● **WHAT YOU WILL DO**
Retype exactly the lines below, beginning with the first and ending with the line where "O SINTAF tem protocolos e parcerias com" appears.

========================

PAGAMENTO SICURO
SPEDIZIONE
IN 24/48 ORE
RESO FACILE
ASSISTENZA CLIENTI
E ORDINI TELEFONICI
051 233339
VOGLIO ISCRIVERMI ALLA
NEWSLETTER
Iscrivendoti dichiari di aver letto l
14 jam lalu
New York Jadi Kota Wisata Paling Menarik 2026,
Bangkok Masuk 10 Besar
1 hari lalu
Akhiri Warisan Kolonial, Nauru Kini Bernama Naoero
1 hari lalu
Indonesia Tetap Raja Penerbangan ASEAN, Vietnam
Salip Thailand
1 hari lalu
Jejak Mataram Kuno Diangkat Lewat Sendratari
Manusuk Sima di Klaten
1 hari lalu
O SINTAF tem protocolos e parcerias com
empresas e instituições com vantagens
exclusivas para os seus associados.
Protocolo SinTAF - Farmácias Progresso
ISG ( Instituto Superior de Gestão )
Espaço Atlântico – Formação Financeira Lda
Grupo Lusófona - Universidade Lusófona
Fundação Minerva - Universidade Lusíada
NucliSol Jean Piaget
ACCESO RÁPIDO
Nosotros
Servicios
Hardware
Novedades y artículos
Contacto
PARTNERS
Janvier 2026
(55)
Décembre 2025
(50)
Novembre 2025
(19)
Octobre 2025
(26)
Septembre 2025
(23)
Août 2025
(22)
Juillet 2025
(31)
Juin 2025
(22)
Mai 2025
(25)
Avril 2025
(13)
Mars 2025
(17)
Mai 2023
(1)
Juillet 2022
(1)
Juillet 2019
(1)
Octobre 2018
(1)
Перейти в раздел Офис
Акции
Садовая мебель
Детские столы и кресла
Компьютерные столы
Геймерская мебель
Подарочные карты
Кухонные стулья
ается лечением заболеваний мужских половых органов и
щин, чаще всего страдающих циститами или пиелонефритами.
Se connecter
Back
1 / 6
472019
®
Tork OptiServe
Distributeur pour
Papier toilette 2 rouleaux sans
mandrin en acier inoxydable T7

========================

● **SOLUTION FOR THIS TASK**
PAGAMENTO SICURO
SPEDIZIONE
IN 24/48 ORE
RESO FACILE
ASSISTENZA CLIENTI
E ORDINI TELEFONICI
051 233339
VOGLIO ISCRIVERMI ALLA
NEWSLETTER
Iscrivendoti dichiari di aver letto l
14 jam lalu
New York Jadi Kota Wisata Paling Menarik 2026,
Bangkok Masuk 10 Besar
1 hari lalu
Akhiri Warisan Kolonial, Nauru Kini Bernama Naoero
1 hari lalu
Indonesia Tetap Raja Penerbangan ASEAN, Vietnam
Salip Thailand
1 hari lalu
Jejak Mataram Kuno Diangkat Lewat Sendratari
Manusuk Sima di Klaten
1 hari lalu
O SINTAF tem protocolos e parcerias com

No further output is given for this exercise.